### INSTRUCTIONS FOR THE TASK
Beginning with the line that holds "focal_35mm: 15" in the data below, give again every line through the one that holds "f_number: 2.2", exactly as written.

· · ·

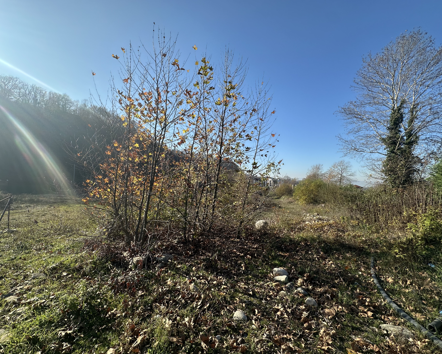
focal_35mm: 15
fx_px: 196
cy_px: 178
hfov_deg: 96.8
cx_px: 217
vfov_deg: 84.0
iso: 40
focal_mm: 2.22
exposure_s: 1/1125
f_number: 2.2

· · ·

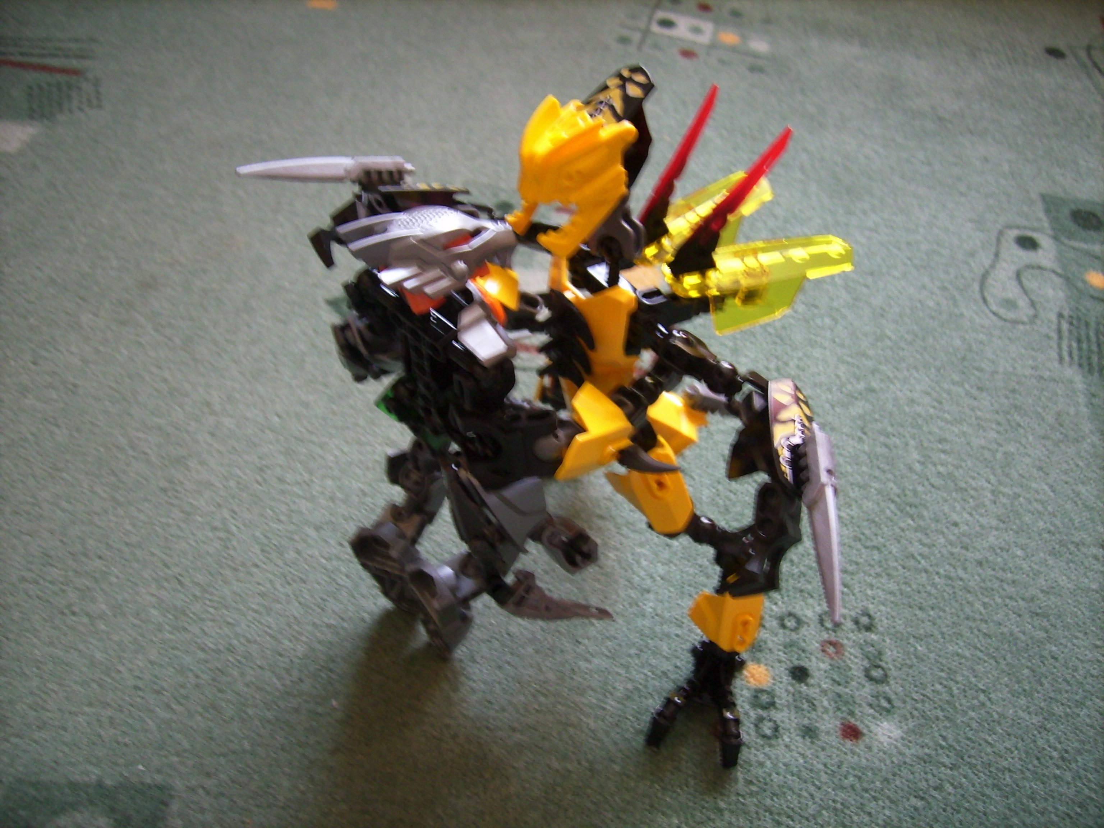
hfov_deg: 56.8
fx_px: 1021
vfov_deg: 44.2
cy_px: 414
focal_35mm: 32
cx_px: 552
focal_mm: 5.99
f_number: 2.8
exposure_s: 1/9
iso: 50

· · ·

### EXERCISE ANSWER
focal_35mm: 15
fx_px: 196
cy_px: 178
hfov_deg: 96.8
cx_px: 217
vfov_deg: 84.0
iso: 40
focal_mm: 2.22
exposure_s: 1/1125
f_number: 2.2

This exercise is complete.